== ACTION ITEM ==
Please report every line in the entries below that contains the word "series", treating uppercase and lowercase as different.

== INFORMATION SUPPLIED ==
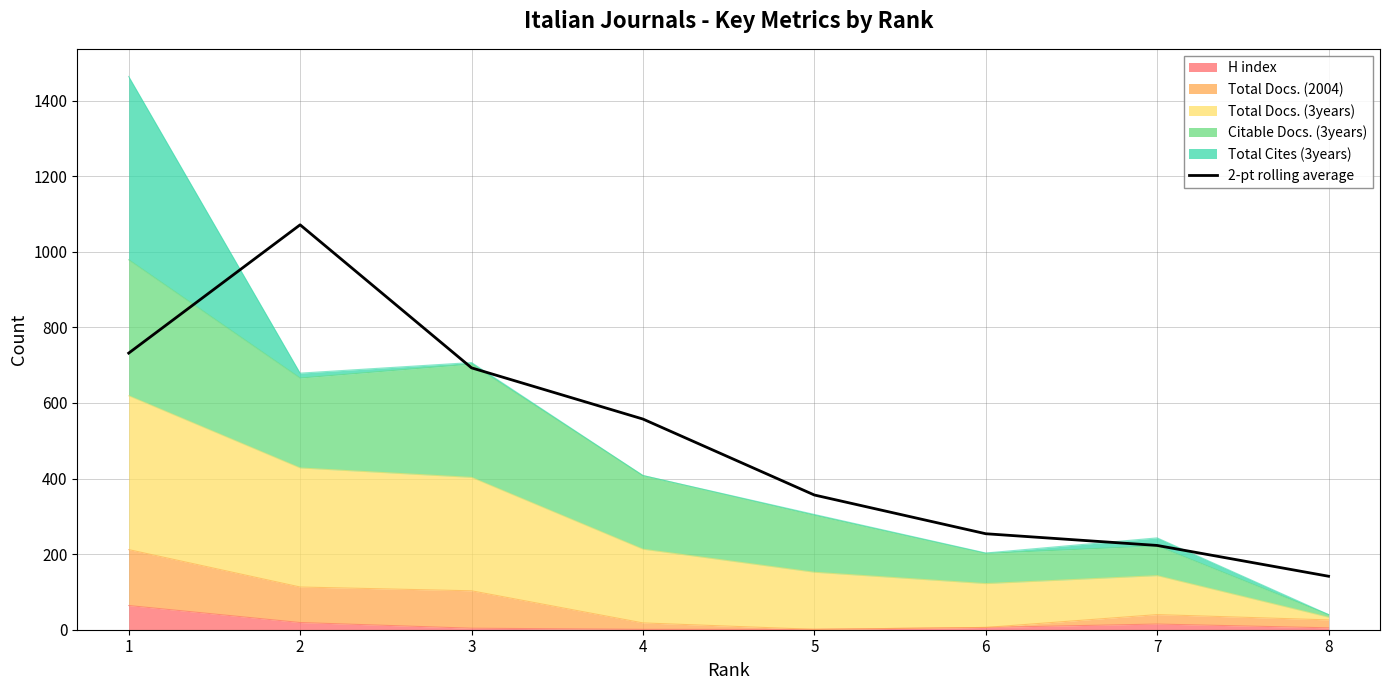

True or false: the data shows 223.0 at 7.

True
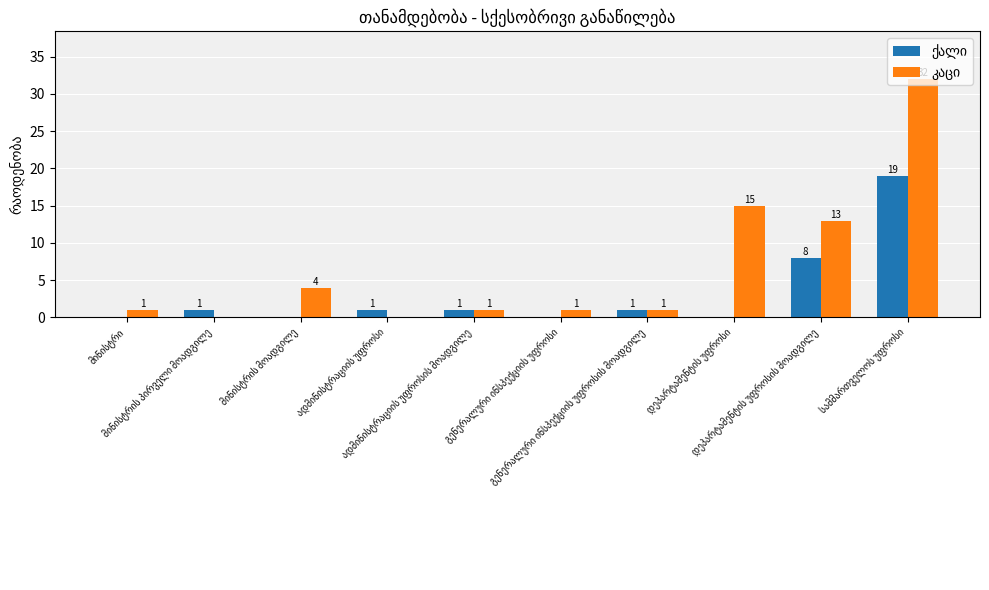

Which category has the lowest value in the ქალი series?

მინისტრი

...

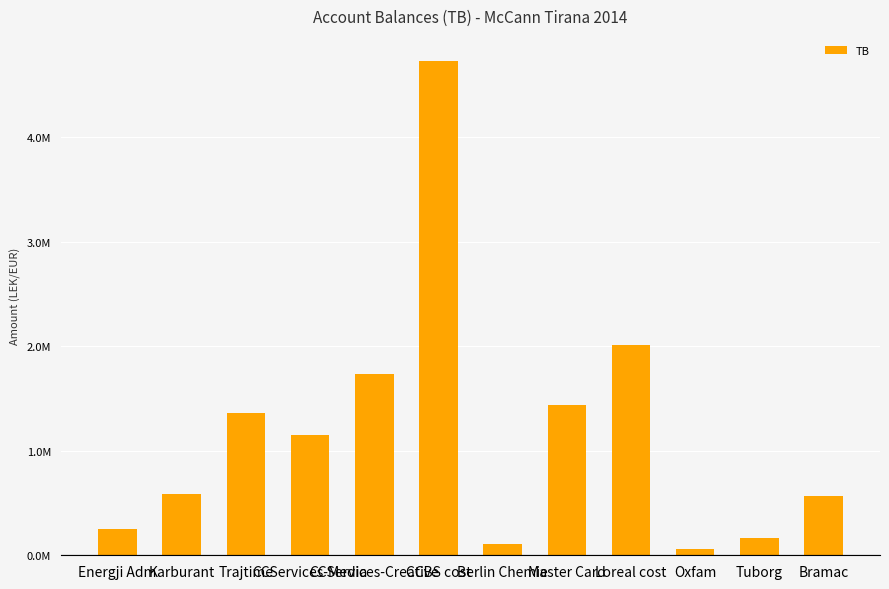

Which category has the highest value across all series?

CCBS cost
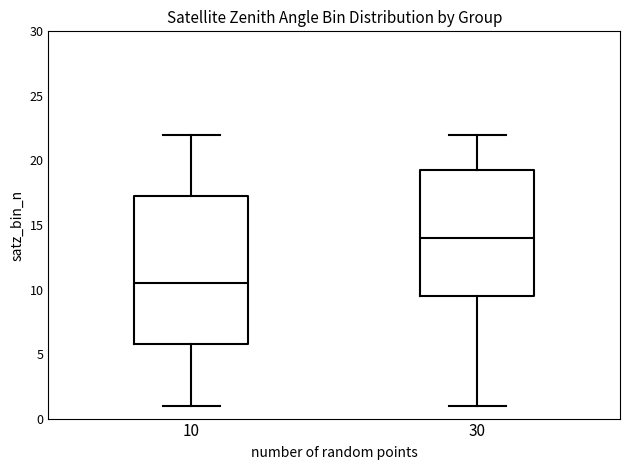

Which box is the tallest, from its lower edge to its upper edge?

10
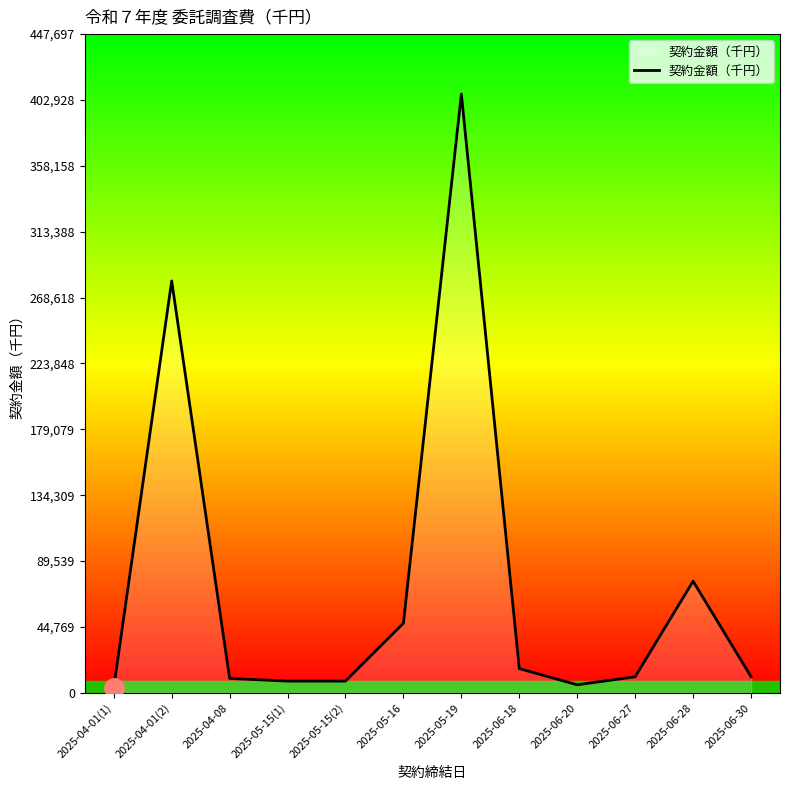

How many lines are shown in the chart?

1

==

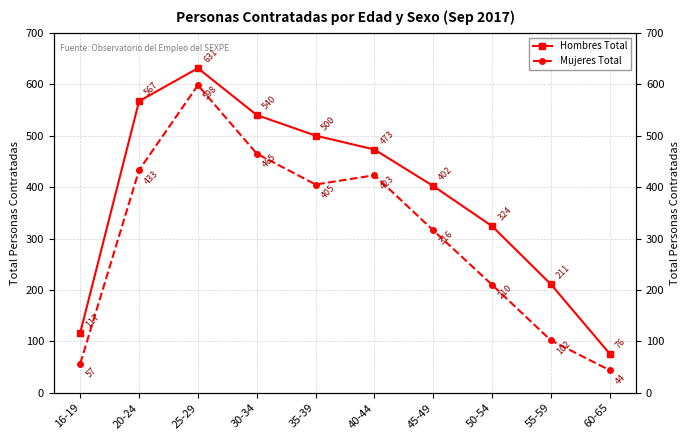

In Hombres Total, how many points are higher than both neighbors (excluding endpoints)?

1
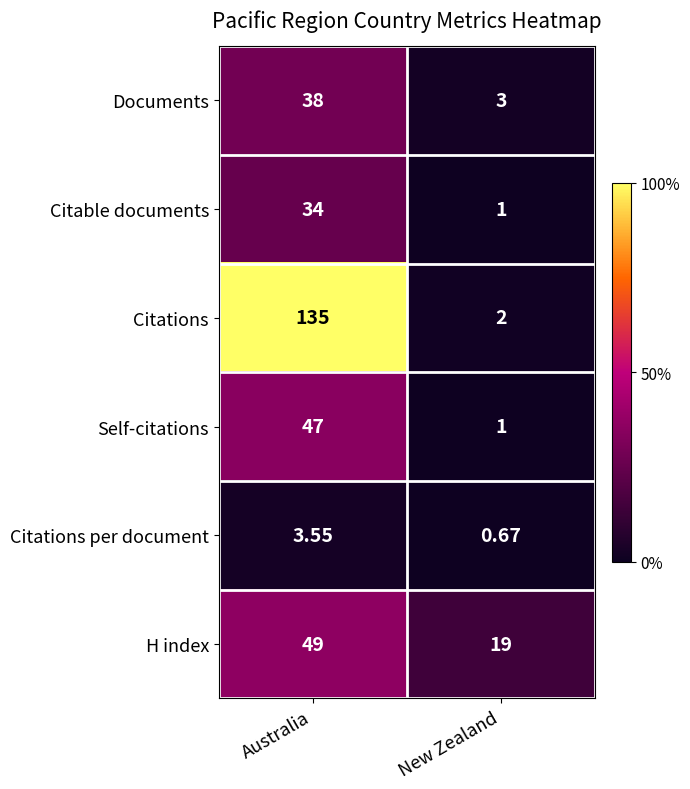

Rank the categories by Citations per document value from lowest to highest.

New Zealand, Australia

== ANSWER TO THE EXERCISE ==
Which category has the lowest value in the ქალი series?
Which category has the highest value across all series?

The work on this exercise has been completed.